Even today, if Mom says, “Res, do you want me to take you to the bathroom?” I cover my behind and simmer down.
So back to Joel. In the first chapter, he reminds the people of Judah about the terrifying and terrible event of the plague of locusts that God had brought as both punishment and teaching.
In Chapter 2, he warns of a day that will be infinitely worse for those who do not learn the lesson, for those who do not repent, who do not turn from their wicked ways and turn to Him.
This day will be the Day of the Lord. In one sense, that’s the time when Babylon invades and takes the Jewish people into captivity. In another sense, it’s when the Romans occupy and oppress Israel. And in a greater sense, this points to God’s final punishment of the world.

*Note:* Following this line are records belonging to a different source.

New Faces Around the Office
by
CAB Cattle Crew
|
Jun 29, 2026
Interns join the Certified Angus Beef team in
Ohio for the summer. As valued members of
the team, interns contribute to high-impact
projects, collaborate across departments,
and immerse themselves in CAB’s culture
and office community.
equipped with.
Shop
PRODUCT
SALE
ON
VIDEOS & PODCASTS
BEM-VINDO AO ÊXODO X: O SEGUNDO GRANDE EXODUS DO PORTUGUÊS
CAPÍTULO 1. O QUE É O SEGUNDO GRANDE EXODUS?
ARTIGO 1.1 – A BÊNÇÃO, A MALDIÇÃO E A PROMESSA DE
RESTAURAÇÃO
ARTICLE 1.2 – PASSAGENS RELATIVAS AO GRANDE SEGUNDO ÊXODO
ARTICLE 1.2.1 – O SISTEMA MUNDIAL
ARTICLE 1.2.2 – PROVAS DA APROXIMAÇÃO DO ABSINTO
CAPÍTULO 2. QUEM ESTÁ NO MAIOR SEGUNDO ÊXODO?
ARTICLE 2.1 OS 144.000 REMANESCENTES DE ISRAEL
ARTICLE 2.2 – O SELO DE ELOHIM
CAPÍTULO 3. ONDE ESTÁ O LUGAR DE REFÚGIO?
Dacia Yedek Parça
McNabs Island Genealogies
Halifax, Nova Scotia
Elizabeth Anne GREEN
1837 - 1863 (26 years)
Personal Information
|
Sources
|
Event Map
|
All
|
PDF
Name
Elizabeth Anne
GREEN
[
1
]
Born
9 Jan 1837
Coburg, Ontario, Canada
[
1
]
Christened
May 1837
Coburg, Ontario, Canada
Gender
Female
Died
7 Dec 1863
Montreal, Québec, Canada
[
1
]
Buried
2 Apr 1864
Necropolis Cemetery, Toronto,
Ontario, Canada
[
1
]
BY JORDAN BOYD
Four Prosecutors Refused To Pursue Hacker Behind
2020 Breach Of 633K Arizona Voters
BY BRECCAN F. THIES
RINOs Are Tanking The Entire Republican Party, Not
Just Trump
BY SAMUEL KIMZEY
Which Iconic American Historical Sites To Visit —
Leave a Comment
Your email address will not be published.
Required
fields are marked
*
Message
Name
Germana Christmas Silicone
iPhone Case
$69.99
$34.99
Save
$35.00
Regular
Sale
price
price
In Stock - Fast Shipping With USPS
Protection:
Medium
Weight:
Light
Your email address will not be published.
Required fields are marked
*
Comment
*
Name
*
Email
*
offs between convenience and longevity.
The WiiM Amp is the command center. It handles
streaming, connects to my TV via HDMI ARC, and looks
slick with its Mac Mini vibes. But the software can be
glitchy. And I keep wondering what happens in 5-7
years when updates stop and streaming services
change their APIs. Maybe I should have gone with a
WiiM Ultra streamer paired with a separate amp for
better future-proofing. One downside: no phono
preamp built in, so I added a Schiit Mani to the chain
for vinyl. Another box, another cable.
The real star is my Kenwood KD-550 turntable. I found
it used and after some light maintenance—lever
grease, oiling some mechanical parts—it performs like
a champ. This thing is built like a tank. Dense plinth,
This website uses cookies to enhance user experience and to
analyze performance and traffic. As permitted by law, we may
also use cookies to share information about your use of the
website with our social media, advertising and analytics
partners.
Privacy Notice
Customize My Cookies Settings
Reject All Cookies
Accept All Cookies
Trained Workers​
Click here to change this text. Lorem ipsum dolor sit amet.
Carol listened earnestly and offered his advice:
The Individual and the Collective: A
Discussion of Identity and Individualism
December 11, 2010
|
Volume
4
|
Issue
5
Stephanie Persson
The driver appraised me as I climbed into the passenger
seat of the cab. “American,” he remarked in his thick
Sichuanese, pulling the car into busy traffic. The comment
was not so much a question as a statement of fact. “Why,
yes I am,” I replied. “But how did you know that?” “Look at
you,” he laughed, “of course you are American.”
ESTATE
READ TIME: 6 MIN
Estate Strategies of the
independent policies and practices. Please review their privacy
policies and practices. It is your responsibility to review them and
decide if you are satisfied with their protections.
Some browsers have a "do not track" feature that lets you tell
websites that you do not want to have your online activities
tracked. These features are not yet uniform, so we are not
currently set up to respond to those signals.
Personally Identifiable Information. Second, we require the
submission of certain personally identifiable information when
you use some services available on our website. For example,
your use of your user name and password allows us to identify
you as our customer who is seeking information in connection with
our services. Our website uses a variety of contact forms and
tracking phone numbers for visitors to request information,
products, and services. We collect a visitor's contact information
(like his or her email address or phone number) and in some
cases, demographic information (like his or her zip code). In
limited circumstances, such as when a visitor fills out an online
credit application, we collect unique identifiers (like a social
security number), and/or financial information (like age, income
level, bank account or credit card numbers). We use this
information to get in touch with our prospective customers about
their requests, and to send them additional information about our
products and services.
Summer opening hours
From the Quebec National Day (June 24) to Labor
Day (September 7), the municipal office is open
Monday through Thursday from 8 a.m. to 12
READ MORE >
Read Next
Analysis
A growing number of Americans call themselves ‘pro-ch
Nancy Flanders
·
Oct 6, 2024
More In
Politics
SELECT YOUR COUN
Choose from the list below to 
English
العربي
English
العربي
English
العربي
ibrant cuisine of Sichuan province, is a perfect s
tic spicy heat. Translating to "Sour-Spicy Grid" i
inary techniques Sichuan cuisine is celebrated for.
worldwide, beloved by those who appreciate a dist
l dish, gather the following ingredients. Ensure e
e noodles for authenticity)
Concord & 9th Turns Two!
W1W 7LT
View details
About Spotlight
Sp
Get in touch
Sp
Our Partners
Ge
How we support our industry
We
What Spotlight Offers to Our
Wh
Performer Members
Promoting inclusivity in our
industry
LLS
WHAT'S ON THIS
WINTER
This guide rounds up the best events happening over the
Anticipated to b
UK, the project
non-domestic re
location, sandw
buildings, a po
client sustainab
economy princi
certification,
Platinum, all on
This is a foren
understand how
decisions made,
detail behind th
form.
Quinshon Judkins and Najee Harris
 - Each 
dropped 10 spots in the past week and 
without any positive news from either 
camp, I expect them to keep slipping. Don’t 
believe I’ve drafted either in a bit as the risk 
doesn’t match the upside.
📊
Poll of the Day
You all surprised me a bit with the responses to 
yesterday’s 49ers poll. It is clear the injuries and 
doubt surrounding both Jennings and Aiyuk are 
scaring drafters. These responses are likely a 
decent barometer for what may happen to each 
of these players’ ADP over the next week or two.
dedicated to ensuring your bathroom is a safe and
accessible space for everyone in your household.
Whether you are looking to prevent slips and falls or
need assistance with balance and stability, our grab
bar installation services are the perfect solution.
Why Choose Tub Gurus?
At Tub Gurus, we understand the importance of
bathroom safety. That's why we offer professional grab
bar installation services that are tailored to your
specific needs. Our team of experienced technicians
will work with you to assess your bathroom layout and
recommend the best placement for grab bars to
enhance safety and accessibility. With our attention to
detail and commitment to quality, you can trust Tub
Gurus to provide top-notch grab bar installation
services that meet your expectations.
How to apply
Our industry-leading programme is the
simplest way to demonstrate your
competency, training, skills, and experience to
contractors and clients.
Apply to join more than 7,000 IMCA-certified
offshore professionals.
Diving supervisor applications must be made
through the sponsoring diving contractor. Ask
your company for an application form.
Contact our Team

Joel is warning his people to remember the pain of that little correction God gave them in the plague of locusts so that they will avoid the far worse suffering to come.
Chapter 2 starts with a description of another invasion. This one, however, isn’t locusts. This is far worse.
But God — who is just AND merciful — reminds His people, just as He still reminds us, that He is there if we call on His name.
In your time of trouble, turn to God with all your heart, Joel says. Not just with words or empty gestures.
And when we do so, in his great mercy, God will sustain us and deliver us from evil.
This is where we must break the cycle. This is where we are meant to be. This is what God wants. He wants us to turn to Him with all our hearts, not just our words, not just the tearing of our clothes.
The people of Israel tore their clothes as a symbol of their mourning, but they — and we — mostly didn’t mean anything beyond the symbolic in the gesture. God wants our true repentance. He wants our hearts broken over our sins against Him. And He wants our hearts truly turned toward Him, whether the pain we’re suffering is a result of our disobedience or simply the brokenness of this fallen world.
Whatever the reason for our pain, the proper response is the same: Turn to God with all our hearts. Draw near to God and He will draw near to us.
Are you suffering today? Is there pain in your life? Do you need a little hope?
Look at Verse 32.
No matter the threat, Joel encourages all the faithful of every land, culture, and nation to trust that the Lord is in their midst.
Draw near to Him and He will draw near to you.